Complex event/stream processing (CEP) is all about looking for many patterns at once. Reality – the stream(s) of data – is checked against these patterns for matches. In Apama, these patterns are kept in a kind of tree – they call it a hypertree — and John says the work to check them is only logarithmic in the number of patterns.
Since patterns commonly have multiple parts — and usually also take time to unfold — what really goes on is that partial matches are found, after which what’s being matched against is the REMAINDER of the pattern. Thus, there’s constant pruning and rebalancing of the tree. What’s more, a large fraction of all patterns – at least in the financial trading market — involve a short time window, which again creates a need for ongoing, rapid tree modification.
The basic development interface/paradigm to Apama is the rule/frame:
when pattern-is-matched, then do-action-1, do-action-2, …

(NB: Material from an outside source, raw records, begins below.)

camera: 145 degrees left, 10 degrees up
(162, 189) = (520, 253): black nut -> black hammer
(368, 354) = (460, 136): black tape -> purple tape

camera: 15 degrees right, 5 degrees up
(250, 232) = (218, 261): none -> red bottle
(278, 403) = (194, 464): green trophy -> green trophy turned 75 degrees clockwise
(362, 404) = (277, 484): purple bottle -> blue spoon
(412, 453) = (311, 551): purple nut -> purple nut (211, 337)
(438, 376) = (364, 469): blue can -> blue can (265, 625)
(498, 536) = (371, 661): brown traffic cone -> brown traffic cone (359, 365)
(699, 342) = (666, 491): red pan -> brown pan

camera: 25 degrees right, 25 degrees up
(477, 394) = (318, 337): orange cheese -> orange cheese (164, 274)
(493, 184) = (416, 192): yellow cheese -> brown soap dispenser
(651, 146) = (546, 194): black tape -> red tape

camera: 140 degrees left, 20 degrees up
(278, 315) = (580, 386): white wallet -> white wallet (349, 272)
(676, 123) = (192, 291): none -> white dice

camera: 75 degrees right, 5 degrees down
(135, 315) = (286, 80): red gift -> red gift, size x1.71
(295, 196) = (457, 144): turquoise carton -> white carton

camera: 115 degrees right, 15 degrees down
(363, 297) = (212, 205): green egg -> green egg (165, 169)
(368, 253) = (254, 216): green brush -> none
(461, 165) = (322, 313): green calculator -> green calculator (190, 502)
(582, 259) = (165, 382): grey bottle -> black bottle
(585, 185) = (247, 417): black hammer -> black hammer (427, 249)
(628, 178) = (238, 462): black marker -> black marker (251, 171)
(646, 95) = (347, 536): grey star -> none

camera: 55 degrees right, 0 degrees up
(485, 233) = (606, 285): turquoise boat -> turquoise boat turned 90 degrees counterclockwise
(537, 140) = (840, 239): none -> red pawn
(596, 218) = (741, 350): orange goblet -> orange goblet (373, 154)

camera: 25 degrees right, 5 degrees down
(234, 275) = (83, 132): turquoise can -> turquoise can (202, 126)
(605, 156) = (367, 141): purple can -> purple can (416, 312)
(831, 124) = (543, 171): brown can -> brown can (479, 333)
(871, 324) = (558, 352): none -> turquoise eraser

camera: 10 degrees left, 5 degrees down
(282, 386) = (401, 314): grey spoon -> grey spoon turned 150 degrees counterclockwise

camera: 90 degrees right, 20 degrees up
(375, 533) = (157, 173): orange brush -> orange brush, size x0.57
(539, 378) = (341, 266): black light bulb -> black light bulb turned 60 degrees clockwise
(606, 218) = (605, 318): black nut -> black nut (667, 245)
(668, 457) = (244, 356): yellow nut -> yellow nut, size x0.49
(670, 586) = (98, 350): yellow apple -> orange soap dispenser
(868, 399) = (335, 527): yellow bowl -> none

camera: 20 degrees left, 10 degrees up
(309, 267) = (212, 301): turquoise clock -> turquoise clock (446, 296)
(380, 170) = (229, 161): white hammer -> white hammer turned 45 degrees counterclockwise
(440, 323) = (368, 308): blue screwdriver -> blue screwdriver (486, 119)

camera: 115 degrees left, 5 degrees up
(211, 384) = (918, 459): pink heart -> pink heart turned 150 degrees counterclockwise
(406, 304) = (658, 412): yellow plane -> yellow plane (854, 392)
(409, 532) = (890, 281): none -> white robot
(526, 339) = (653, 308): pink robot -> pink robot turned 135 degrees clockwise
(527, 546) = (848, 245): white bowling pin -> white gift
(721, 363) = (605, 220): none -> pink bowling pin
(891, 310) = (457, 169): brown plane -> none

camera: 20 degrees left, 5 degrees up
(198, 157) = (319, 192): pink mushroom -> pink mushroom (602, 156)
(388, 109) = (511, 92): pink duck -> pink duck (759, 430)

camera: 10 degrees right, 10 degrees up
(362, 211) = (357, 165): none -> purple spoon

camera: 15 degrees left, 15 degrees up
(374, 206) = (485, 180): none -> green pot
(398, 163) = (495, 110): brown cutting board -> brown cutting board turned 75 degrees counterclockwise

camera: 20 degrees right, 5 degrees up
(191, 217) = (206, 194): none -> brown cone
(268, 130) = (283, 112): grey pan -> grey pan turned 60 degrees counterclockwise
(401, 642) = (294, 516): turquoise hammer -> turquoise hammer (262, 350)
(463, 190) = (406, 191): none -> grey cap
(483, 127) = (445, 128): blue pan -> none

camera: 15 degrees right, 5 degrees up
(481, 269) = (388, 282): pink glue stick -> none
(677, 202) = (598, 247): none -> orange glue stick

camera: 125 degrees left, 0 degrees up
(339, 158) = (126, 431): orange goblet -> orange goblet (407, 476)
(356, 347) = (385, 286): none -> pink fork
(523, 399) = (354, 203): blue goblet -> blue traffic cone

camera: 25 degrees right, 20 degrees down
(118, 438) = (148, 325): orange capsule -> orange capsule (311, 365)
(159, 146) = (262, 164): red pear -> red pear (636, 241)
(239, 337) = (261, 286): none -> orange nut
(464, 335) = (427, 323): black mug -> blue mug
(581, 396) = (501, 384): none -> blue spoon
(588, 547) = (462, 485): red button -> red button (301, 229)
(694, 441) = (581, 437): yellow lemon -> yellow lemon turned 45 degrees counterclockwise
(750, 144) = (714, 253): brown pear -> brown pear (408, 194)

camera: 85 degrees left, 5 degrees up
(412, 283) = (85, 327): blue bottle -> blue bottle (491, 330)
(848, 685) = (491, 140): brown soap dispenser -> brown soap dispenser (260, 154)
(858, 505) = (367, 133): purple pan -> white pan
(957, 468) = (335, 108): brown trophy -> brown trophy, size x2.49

An action can be a normal program operation step, or it can be to enter new, transformed information into the stream for other patterns to check against.
John asserts that, under the covers, Apama doesn’t look a lot like the classical models of rules engines or expert system shells, specifically RETE. That said, I suspect it’s fairer to view Apama’s approach as “improvement on RETE” rather than “unrelated to RETE.” If left-hand-sides of rules are arranged in a tree, and incoming facts modify the tree, there’s at least a whiff of RETE in the air.
Other highlights included:
- Apama is of course designed to tightly integrate the filtering/enhancement of data with the actions based on the data processing. John fondly thinks this is a significant performance benefit, by eliminating the overhead that rival systems have in their quasi-SQL calls. I wasn’t convinced.
- John also thinks that Apama can put a quasi-SQL interface on their system if the market demands it. I was convinced.
- Apama’s core programming language MonitorScript is OO-like but not really OO (i.e., it lacks inheritance). In the 1990s we called this “object-based” or “event-driven.” He calls it “event-oriented.” You can also write in Java; there’s a JVM built-in.
- A geospatial datatype (which is to say, Cartesian coordinates) has been built in from the beginning. With Apama’s strong focus on financial trading, however, it’s rarely or never been used in a deployed system. There are finally some prototypes now being built in telecom (location-based services) and logistics (trucking gets mentioned a lot in discussions with CEP vendors these days).
- Besides the developer studio/IDE, there’s a power-user facility called Scenario Modeler. It looks somewhat more formidable than what BI power users normally face, but in the same league. Certainly anybody who can be a SAS programmer should be able to cope with it as well.